Autokonzerne Stellantis in China: Milliardenschwerer Deal mit Peking

Nach VW kauft sich nun auch Stellantis bei einem chinesischen E-Auto-Hersteller ein. Das liegt auch an der Abhängigkeit von Peking.

Ein rotes Auto in einer Fabrikhalle

Die Batterien oder Entertainsysteme der neuen E-Autos in China sind besser – und sind billiger Foto: Hu Xiaofei/Xinhua/picture alliance

taz | PEKING Am Donnerstag hat der portugiesische Automanager Carlos Tavares eine spektakuläre Kehrtwende hingelegt. Noch im Vorjahr warnte der Stellantis-Chef vor den Gefahren der chinesischen Industriepolitik und zog sich sukzessive aus dem Markt zurück. Nun jedoch präsentiert der 65-Jährige einen 1,5 Milliarden Euro schweren Deal: Der Opel-Mutterkonzern kauft sich mit über 21 Prozent bei dem chinesischen E-Auto-Hersteller Leap­motor ein und startet ein gemeinsames Joint Venture.

„Die chinesische Offensive in Europa ist bereits Realität. Wir wollen kein Zuschauer sein, sondern Anführer“, wird Tavares von dem französischen Figaro zitiert.

Auf dem Automarkt vollzieht sich dieser Tage ein grundlegender Paradigmenwechsel: Die chinesischen Marken, die bei Verbrennermotoren stets eine untergeordnete Rolle spielten, haben im Elektrosegment – auch dank konsequenter Industriepolitik der chinesischen Regierung – die Poleposition erklommen. Bereits jetzt fährt jedes zweite E-Auto im Reich der Mitte, BYD, Nio und Li Auto dominieren auf dem heimischen Markt. Und künftig dürften die Unternehmen auch in Europa ihren Siegeszug antreten.

Die Aufholjagd der deutschen Platzhirsche ist jedoch bereits im Gange. Nach zunächst schmerzlichen Rückschlägen musste man einsehen, dass es alleine nicht gelingt: Genau wie Stellantis hat sich Volkswagen bereits im Juli bei der chinesischen Konkurrenz eingekauft. Für rund 700 Millionen Dollar erwarben die Wolfsburger knapp 5 Prozent der Marke Xpeng. Von der Branche wurde der Deal als eine Art „Sputnik-Moment“ interpretiert: Dem einstigen Marktführer in China droht nun das Abstellgleis.

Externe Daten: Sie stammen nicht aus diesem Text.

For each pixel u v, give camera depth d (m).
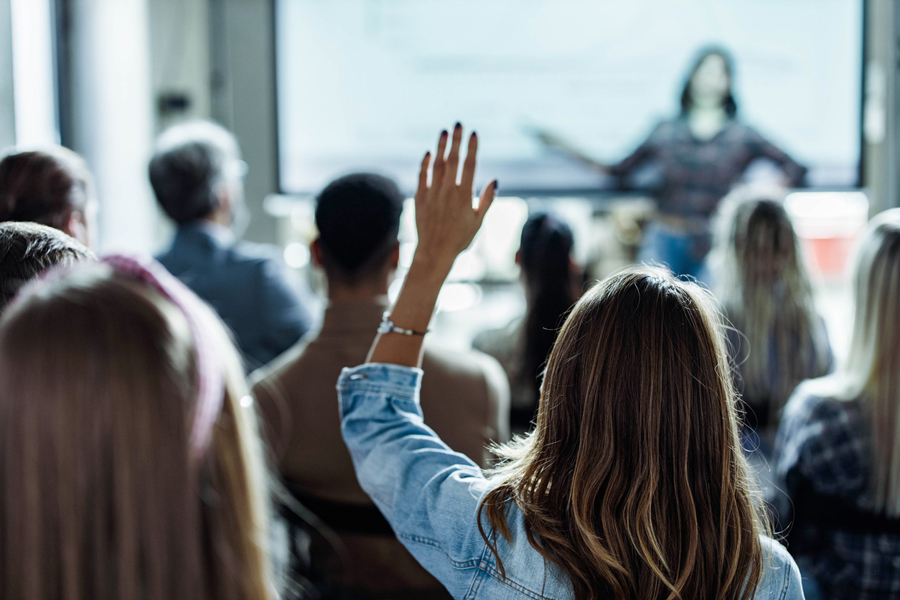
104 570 0.51
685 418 0.77
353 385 0.93
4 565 0.51
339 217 1.27
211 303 1.89
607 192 3.72
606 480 0.77
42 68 2.70
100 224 3.02
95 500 0.51
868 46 3.58
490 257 4.01
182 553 0.52
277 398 1.27
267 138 3.77
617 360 0.78
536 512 0.80
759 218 1.85
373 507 1.23
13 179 1.22
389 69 3.69
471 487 0.84
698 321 0.80
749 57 3.61
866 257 1.34
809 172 3.66
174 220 1.96
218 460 0.58
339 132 3.74
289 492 1.26
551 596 0.79
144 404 0.51
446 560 0.83
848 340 1.40
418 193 0.94
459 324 4.02
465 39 3.66
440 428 1.27
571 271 1.88
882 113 3.61
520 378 1.89
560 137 3.69
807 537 1.39
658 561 0.76
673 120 3.65
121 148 3.04
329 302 1.32
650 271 0.85
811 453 1.35
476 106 3.69
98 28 2.92
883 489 1.29
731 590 0.76
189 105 3.58
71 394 0.50
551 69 3.66
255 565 0.59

Autobauer sind gegen Kritik an Subventionen

Denn die chinesische Konkurrenz verfügt über hochwertigere Entertainmentsysteme, leistungsstärkere Elektrobatterien und gleichzeitig niedrigere Preise. Die Wettbewerbsvorteile beruhen jedoch auch auf staatlichen, marktverzerrenden Subventionen.

Erst im September kündigte EU-Kommissionspräsidentin Ursula von der Leyen eine „Antisubventionsuntersuchung“ an, die möglicherweise Strafzölle gegen chinesische Automarken zur Folge hat. Als Begründung führte von der Leyen auch das Beispiel der Solarindustrie an – einer Branche, die zunächst von europäischen Firmen angeführt wurde, ehe chinesische Staatsunternehmen die Konkurrenz dank illegaler Dumpingpreise verdrängte.

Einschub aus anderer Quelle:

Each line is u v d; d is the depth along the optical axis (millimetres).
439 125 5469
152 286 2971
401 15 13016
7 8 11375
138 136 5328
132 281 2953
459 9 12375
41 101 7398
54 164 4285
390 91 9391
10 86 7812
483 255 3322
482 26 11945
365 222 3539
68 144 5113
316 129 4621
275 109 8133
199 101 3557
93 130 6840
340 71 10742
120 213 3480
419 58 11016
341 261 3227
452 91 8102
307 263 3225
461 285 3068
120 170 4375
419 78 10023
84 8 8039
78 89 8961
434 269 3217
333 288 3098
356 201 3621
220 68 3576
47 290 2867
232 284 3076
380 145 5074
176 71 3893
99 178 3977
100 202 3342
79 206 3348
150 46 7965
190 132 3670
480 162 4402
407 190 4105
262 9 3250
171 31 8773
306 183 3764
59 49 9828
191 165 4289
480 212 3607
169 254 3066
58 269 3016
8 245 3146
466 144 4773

Inhaltlich ist die Kritik durchaus berechtigt. Doch von den deutschen Autobauern wird die Rhetorik aus Brüssel keineswegs begrüßt. Man fürchtet nämlich bereits die Vergeltungsmaßnahmen der chinesischen Regierung. Laut Volkswagen, Daimler und BMW sollten die Probleme besser gesichtswahrend und subtil gelöst werden, statt auf offenen Konfrontationskurs zu gehen. Zu sehr ist man vom chinesischen Markt abhängig, als dass man Peking vergraulen möchte.

Doch der aktuelle Deal von Stellantis mit Leapmotor legt auch schonungslos offen, dass das Geschäftemachen in China oftmals mit moralischen Dilemmata einhergeht. Denn Zhu Jiangming, Gründer von Leapmotor, hat sein Vermögen ursprünglich mit der Überwachungsfirma Dahua Technology erwirtschaftet. Diese steht auf der Sanktionsliste Washingtons, da sie dem chinesischen Staat maßgeblich bei der Unterdrückung der Uiguren in Xinjiang hilft. So hat Dahua unter anderem Kameras mit Gesichtserkennungssoftware entwickelt, die Personen nach ethnischer Zugehörigkeit identifizieren kann – und gezielt Uiguren und Tibeter herausfiltert, im Gegensatz zu Han-Chinesen.